1 March 2013. News media in California report that employees in Google’s offices are inhaling a solvent – trichloroethylene – at levels considered unsafe. This substance is toxic to the brain and may in particular damage brain development. So the Environmental Protection Agency has wisely warned that pregnant employees may be at risk. While we should not worry so much about the creative brains of the Google wizards, their kids could be harmed.
This discovery once again shows that exposure to brain-toxic chemicals is widespread and does not respect borders or socioeconomic groupings: It is not limited to single communities or small groups of employees – it is global and insidious. Exposures reach decision-makers, CEOs, internet wizards, and other people that we consider smart and whose decisions and inventions will affect our future.

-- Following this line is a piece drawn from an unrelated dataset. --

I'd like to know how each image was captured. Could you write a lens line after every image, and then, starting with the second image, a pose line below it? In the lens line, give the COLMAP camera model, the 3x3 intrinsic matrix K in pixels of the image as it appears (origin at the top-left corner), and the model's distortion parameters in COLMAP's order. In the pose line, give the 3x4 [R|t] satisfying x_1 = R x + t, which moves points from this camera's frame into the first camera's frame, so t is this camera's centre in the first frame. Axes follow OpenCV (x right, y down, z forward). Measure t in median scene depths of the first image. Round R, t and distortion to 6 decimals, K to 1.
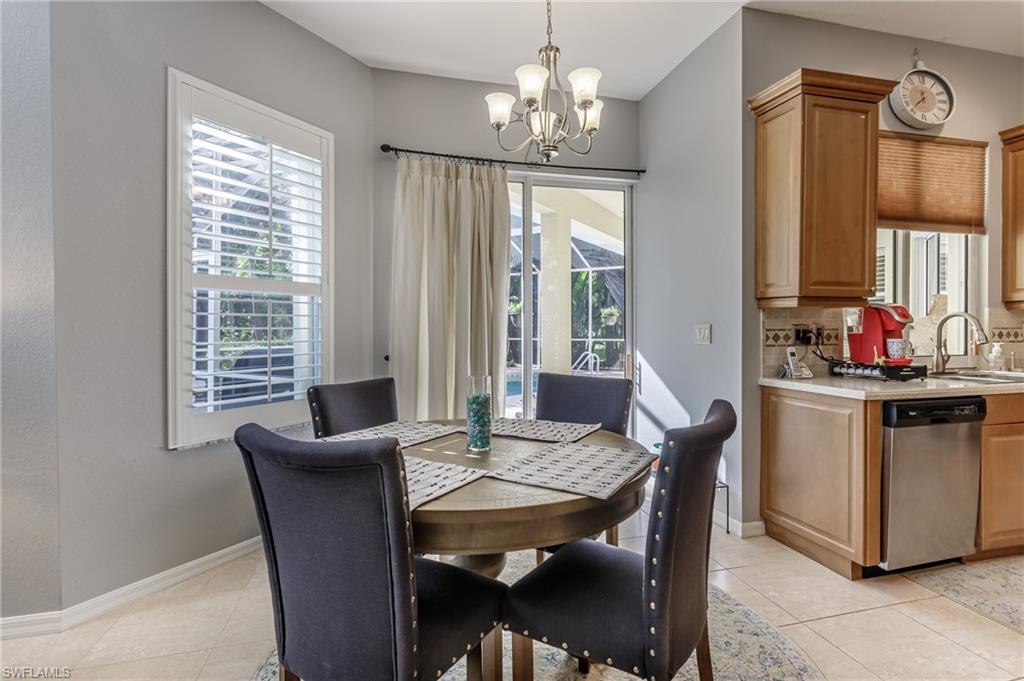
lens RADIAL K [[499.9, 0, 493.7], [0, 499.9, 326.2], [0, 0, 1]] dist [-0.012413, -0.001634]
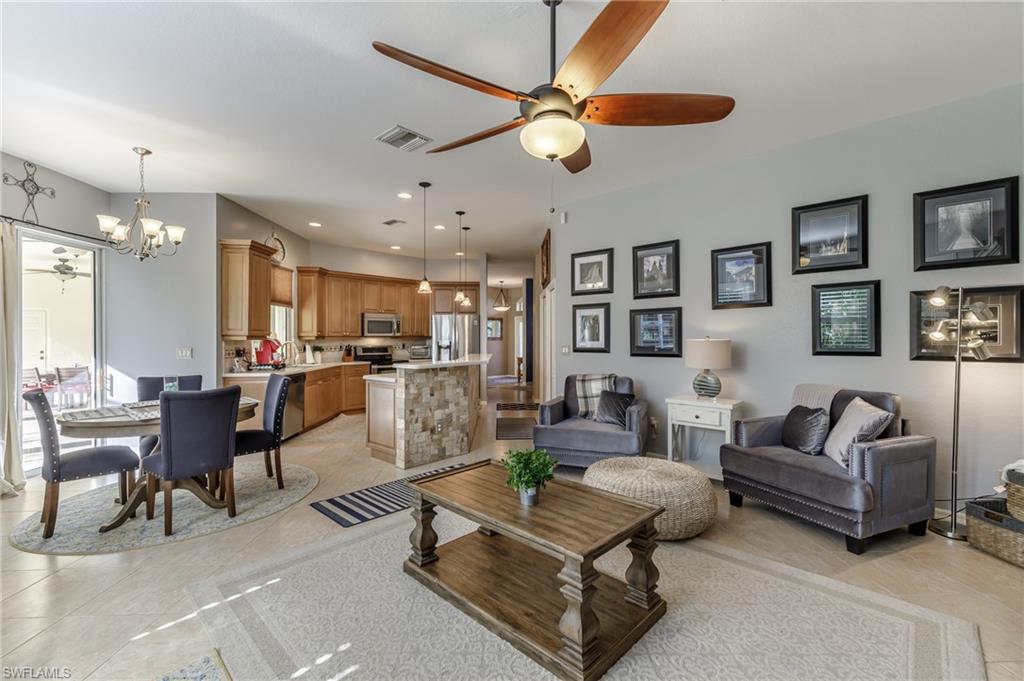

There are numerous other examples. PCBs were found in government offices, where the very people work, who make decisions on controlling environmental chemicals. Also, blood samples collected from European ministers of health and environment showed dozens of toxic environmental chemicals, many of which are toxic to the brain.
The good news is that the chemical concentrations are generally not high enough to endanger the women’s own brain functions. But brain draining chemicals can be passed on to the next generation. During pregnancy, trichlorethylene and most of the other chemicals detected will pass the placenta and can reach the developing brain of the fetus. So the kids of smart people may not be as bright as their mothers.